HiDALGO2 D4.2 — kub-dataset and Multi-Backend Data Management (Draft Section)
This section describes the KUB contribution to HiDALGO2 D4.2 through kub-dataset. The objective is to provide reproducible dataset packaging and transfer across multiple data management platforms (CKAN, HDFS, S3-compatible storage), while preserving a single user workflow.
1. 1. kub-dataset design and dataset layout
kub-dataset manages location datasets as versioned assets (vX.Y.Z) with a current pointer for operational selection. This supports patch/minor/major update policies while keeping reproducible historical snapshots available. Local path resolution is centralized in the path manager layer so tooling can transparently consume flat or versioned datasets.

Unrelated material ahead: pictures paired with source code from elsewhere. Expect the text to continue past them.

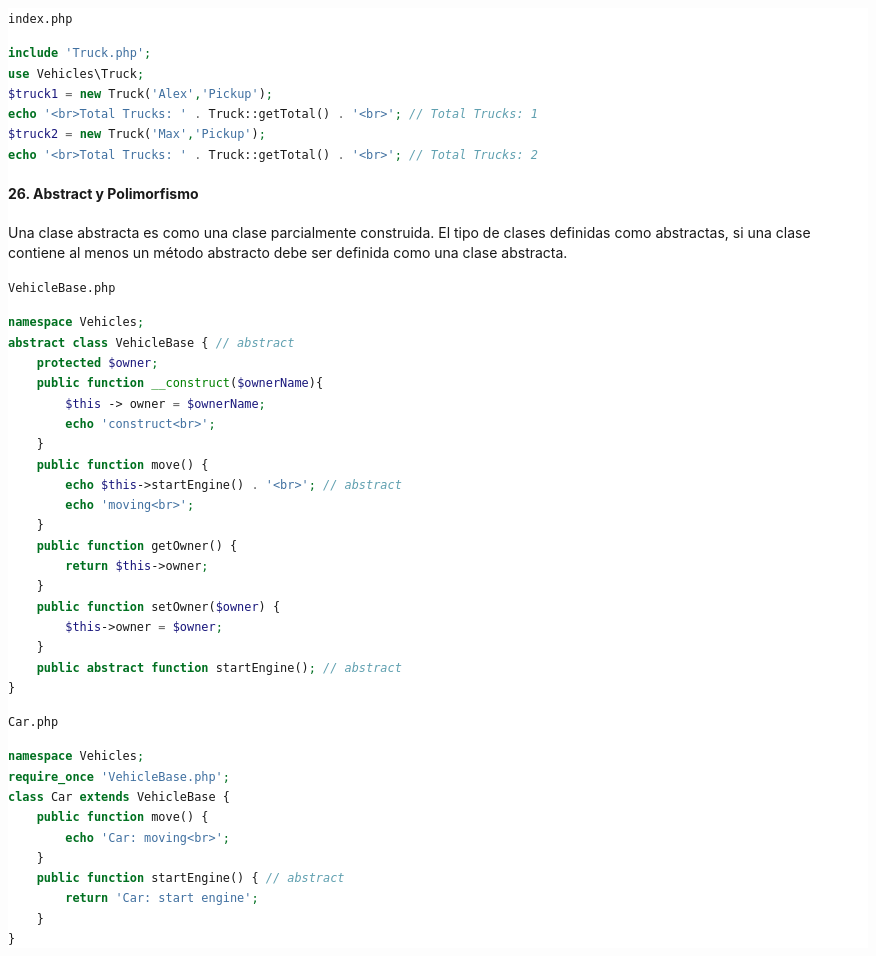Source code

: `index.php`

```php
include 'Truck.php';
use Vehicles\Truck; 
$truck1 = new Truck('Alex','Pickup');
echo '<br>Total Trucks: ' . Truck::getTotal() . '<br>'; // Total Trucks: 1
$truck2 = new Truck('Max','Pickup'); 
echo '<br>Total Trucks: ' . Truck::getTotal() . '<br>'; // Total Trucks: 2
```

#### 26. Abstract y Polimorfismo

Una clase abstracta es como una clase parcialmente construida. El tipo de clases definidas como abstractas, si una clase contiene al menos un método abstracto debe ser definida como una clase abstracta.  

`VehicleBase.php`

```php
namespace Vehicles;
abstract class VehicleBase { // abstract
    protected $owner;
    public function __construct($ownerName){
        $this -> owner = $ownerName;
        echo 'construct<br>';
    }
    public function move() {
        echo $this->startEngine() . '<br>'; // abstract
        echo 'moving<br>';
    }
    public function getOwner() {
        return $this->owner;
    }
    public function setOwner($owner) {
        $this->owner = $owner;
    }
    public abstract function startEngine(); // abstract
}
```

`Car.php`

```php
namespace Vehicles; 
require_once 'VehicleBase.php';
class Car extends VehicleBase {
    public function move() {
        echo 'Car: moving<br>';
    }
    public function startEngine() { // abstract
        return 'Car: start engine';
    }
}
```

Operationally, the CLI delegates storage operations to a backend factory and a common backend protocol (push, pull, list_locations, list_versions, component-level operations). This design isolates platform-specific logic and allows the same command set to target different storage systems.
2. 2. Backend focus: NiFi facade + native connectors
For HiDALGO2 integration, the HiDALGO2 backend acts as a NiFi-based transfer facade through hid_data_transfer_lib:
-
CKAN-oriented pipelines:
local2ckan,ckan2local. -
HDFS-oriented pipelines:
local2hdfs,hdfs2local(method-name compatibility handling included). -
Optional proxy fallback to native CKAN/HDFS connectors when a NiFi transfer call fails.
In parallel, native connectors are available and can be used directly:
-
CKAN backend: package/resource lifecycle through CKAN API.
-
HDFS backend: hierarchical archive storage and retrieval.
-
S3 backend: S3-compatible object storage (AWS-compatible and MinIO-target model), including web-identity flow for temporary credentials.
This provides resilience: NiFi for orchestrated transfer workflows, native backends for continuity and diagnostics.
3. 3. Login and tenant management
Authentication uses Keycloak/OIDC providers with:
-
interactive PKCE browser login,
-
non-interactive login for automation,
-
token/context propagation to backends.
The same auth context carries organization identity, enabling tenant-aware routing (e.g., CKAN organization selection, S3 bucket naming convention, HDFS path partitioning by organization).
4. 4. Metrics and future capabilities for D4.2
The current architecture already exposes the basis for operational observability. Recommended future metrics:
-
transfer throughput/latency by backend and archive type;
-
NiFi success rate, fallback rate, and retry/recovery time;
-
integrity and quality metrics (checksum pass rate, manifest/schema validation status);
-
version governance indicators (patch cadence, age of
current, rollback frequency); -
access/security telemetry (login success/failure, token refresh issues, per-organization volume).
A practical next step is standardized event export per transfer operation (JSON/Prometheus-compatible), to unify monitoring across CKAN, HDFS, S3, and NiFi execution paths.